Hmmm. But even way back then in the mists of jurassic time we didn't have slates and chalk.
Jotters and a pencil. We certainly wouldn't have been trusted with fountain pens although our desks had the little hole where an ink pot would once have been.
We got the belt though, or a ruler across the knuckles, or we had to stand on one leg on the desk for the lesson, or be tickled by the teacher while lying on the desk for the education and edification of all those developing young minds (or was it for the teacher's?) - so I would say it was still pretty unenlightened.
And Lesley, don't you remember the long spring days sliding into where you wore a crisp cotton ginghamy/ppatterny dress to school, and white ankle socks with t-bar brown leather sandals with crepe soles and a cardigan primly buttoned on the first button beneath your chin? And of course as you say - the leather satchel with the playpiece (a digestive biscuit and an apple in my case). I can smell and feel it all now. Long warm hazy days that started early, early in the morning with a dampness and mistiness and stillness broken only by the bleating of lambs in the fields. And the smell of summer to come. Glorious ;)
Ms mac : It was the LATE sixties.
Sarah: We had those ink holes on our desks too, with little porcelain pots in them. As for the summer memories - I'm going to have to dig deeper, but I liked yours.
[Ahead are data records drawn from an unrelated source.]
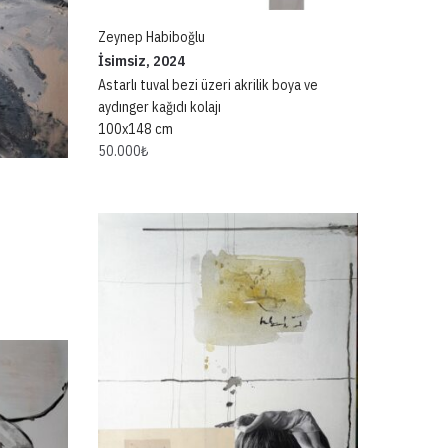
Zeynep Habiboğlu
İsimsiz, 2024
Astarlı tuval bezi üzeri akrilik boya ve
aydınger kağıdı kolajı
100x148 cm
50.000
₺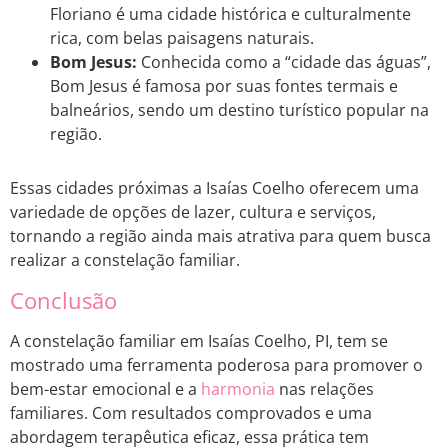
Floriano é uma cidade histórica e culturalmente
rica, com belas paisagens naturais.
Bom Jesus:
Conhecida como a “cidade das águas”,
Bom Jesus é famosa por suas fontes termais e
balneários, sendo um destino turístico popular na
região.
Essas cidades próximas a Isaías Coelho oferecem uma
variedade de opções de lazer, cultura e serviços,
tornando a região ainda mais atrativa para quem busca
realizar a constelação familiar.
Conclusão
A constelação familiar em Isaías Coelho, PI, tem se
mostrado uma ferramenta poderosa para promover o
bem-estar emocional e a
harmonia
nas relações
familiares. Com resultados comprovados e uma
abordagem terapêutica eficaz, essa prática tem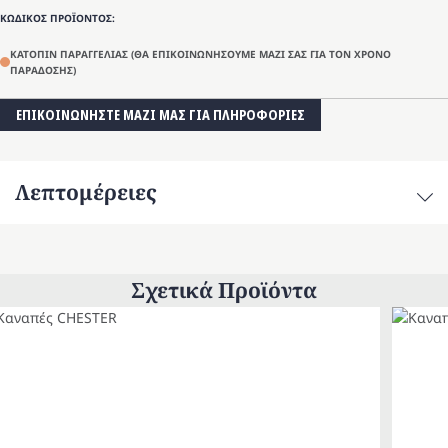
ΚΩΔΙΚΟΣ ΠΡΟΪΟΝΤΟΣ:
ΚΑΤΟΠΙΝ ΠΑΡΑΓΓΕΛΙΑΣ (ΘΑ ΕΠΙΚΟΙΝΩΝΗΣΟΥΜΕ ΜΑΖΙ ΣΑΣ ΓΙΑ ΤΟΝ ΧΡΟΝΟ
ΠΑΡΑΔΟΣΗΣ)
ΕΠΙΚΟΙΝΩΝΗΣΤΕ ΜΑΖΙ ΜΑΣ ΓΙΑ ΠΛΗΡΟΦΟΡΙΕΣ
Λεπτομέρειες
Σχετικά Προϊόντα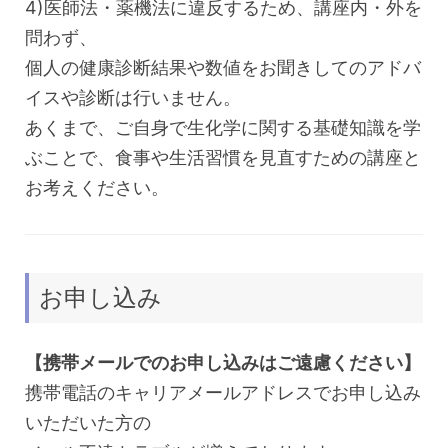
4)医師法・薬機法に違反するため、講座内・外を
問わず、
個人の健康診断結果や数値をお聞きしてのアドバ
イスや診断は行いません。
あくまで、ご自身で生化学に関する基礎知識を学
ぶことで、食事や生活習慣を見直すための講座と
お考えください。
お申し込み
【携帯メールでのお申し込みはご遠慮ください】
携帯電話のキャリアメールアドレスでお申し込み
いただいた方の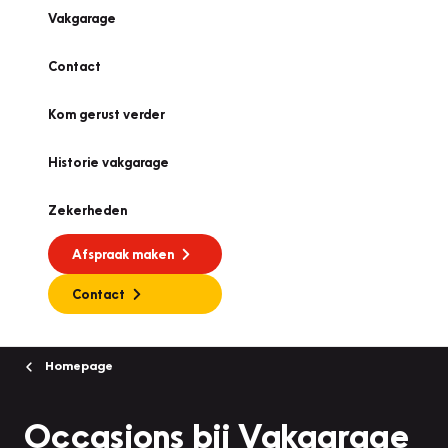
Vakgarage
Contact
Kom gerust verder
Historie vakgarage
Zekerheden
Afspraak maken
Contact
Homepage
Occasions bij Vakgarage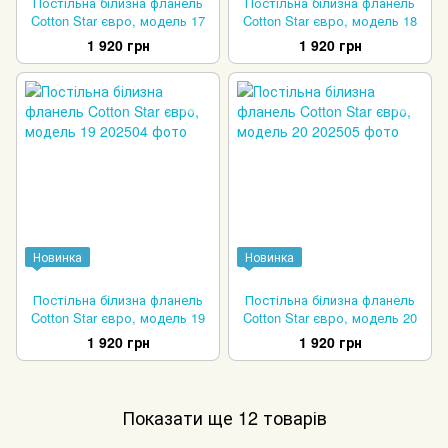
Постільна білизна фланель
Постільна білизна фланель
Cotton Star євро, модель 17
Cotton Star євро, модель 18
1 920 грн
1 920 грн
Новинка
Новинка
Постільна білизна фланель
Постільна білизна фланель
Cotton Star євро, модель 19
Cotton Star євро, модель 20
1 920 грн
1 920 грн
Показати ще 12 товарів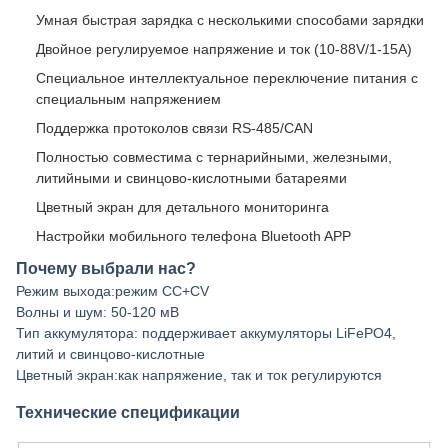
Умная быстрая зарядка с несколькими способами зарядки
Двойное регулируемое напряжение и ток (10-88V/1-15A)
Специальное интеллектуальное переключение питания с
специальным напряжением
Поддержка протоколов связи RS-485/CAN
Полностью совместима с тернарийными, железными,
литийными и свинцово-кислотными батареями
Цветный экран для детального мониторинга
Настройки мобильного телефона Bluetooth APP
Почему выбрали нас?
Режим выхода:режим CC+CV
Волны и шум: 50-120 мВ
Тип аккумулятора: поддерживает аккумуляторы LiFePO4,
литий и свинцово-кислотные
Цветный экран:как напряжение, так и ток регулируются
Технические спецификации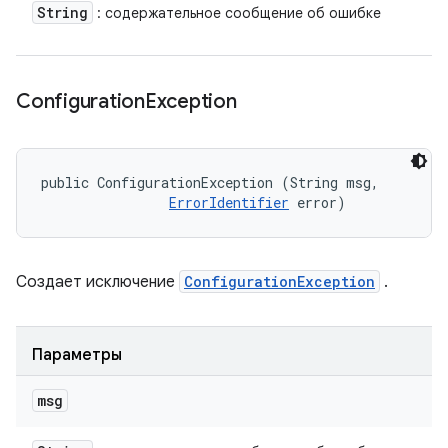
String
: содержательное сообщение об ошибке
Configuration
Exception
public ConfigurationException (String msg, 

ErrorIdentifier
 error)
Создает исключение
ConfigurationException
.
Параметры
msg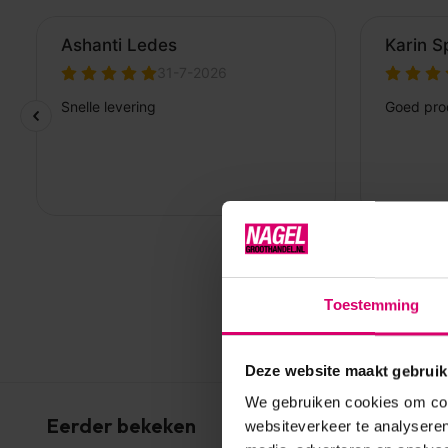
Toestemming
Deze website maakt gebruik
We gebruiken cookies om cont
Eerder bekeken
websiteverkeer te analyseren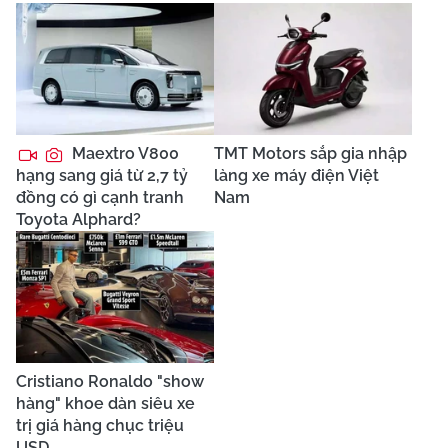
Maextro V800
TMT Motors sắp gia nhập
hạng sang giá từ 2,7 tỷ
làng xe máy điện Việt
đồng có gì cạnh tranh
Nam
Toyota Alphard?
Cristiano Ronaldo "show
hàng" khoe dàn siêu xe
trị giá hàng chục triệu
USD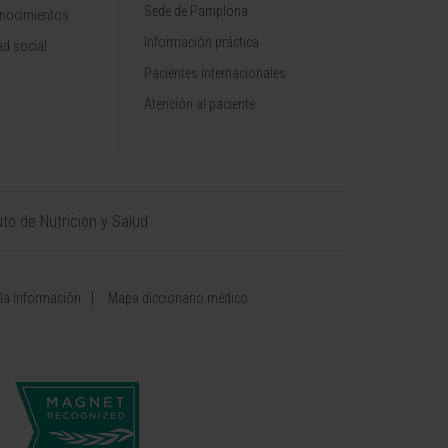
Sede de Pamplona
onocimientos
Información práctica
d social
Pacientes internacionales
Atención al paciente
uto de Nutrición y Salud
 la Información
Mapa diccionario médico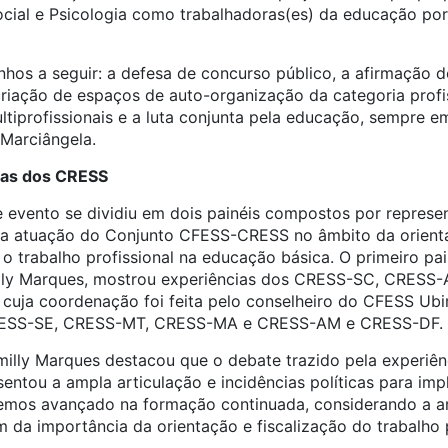
Social e Psicologia como trabalhadoras(es) da educação por
os a seguir: a defesa de concurso público, a afirmação do
 criação de espaços de auto-organização da categoria profi
ltiprofissionais e a luta conjunta pela educação, sempre 
 Marciângela.
cias dos CRESS
e evento se dividiu em dois painéis compostos por repres
a atuação do Conjunto CFESS-CRESS no âmbito da orientaç
e o trabalho profissional na educação básica. O primeiro pa
lly Marques, mostrou experiências dos CRESS-SC, CRESS-
uja coordenação foi feita pelo conselheiro do CFESS Ubir
CRESS-SE, CRESS-MT, CRESS-MA e CRESS-AM e CRESS-DF.
milly Marques destacou que o debate
trazido pela experiê
esentou
a ampla articulação e incidências políticas para imp
os avançado na formação continuada, considerando a art
m da importância da orientação e fiscalização do trabalho p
Beefking: The brown satchel was good, but the buckles took ages for little fingers to do and undo.
Actually we just had the holes. No little porcelain pots :/
It's the same here in Greece as far as primary schools are concerned. The books they use were written in the early 80's and are awful. Also we have the same kind of gaudy bags you describe.
But didn't you like your satchel anyway, even though it was just brown leather. I know I did.
It's all relative...
I certainly liked it a lot more than the black briefcase I got when I went into first year at High School because it snagged my tights.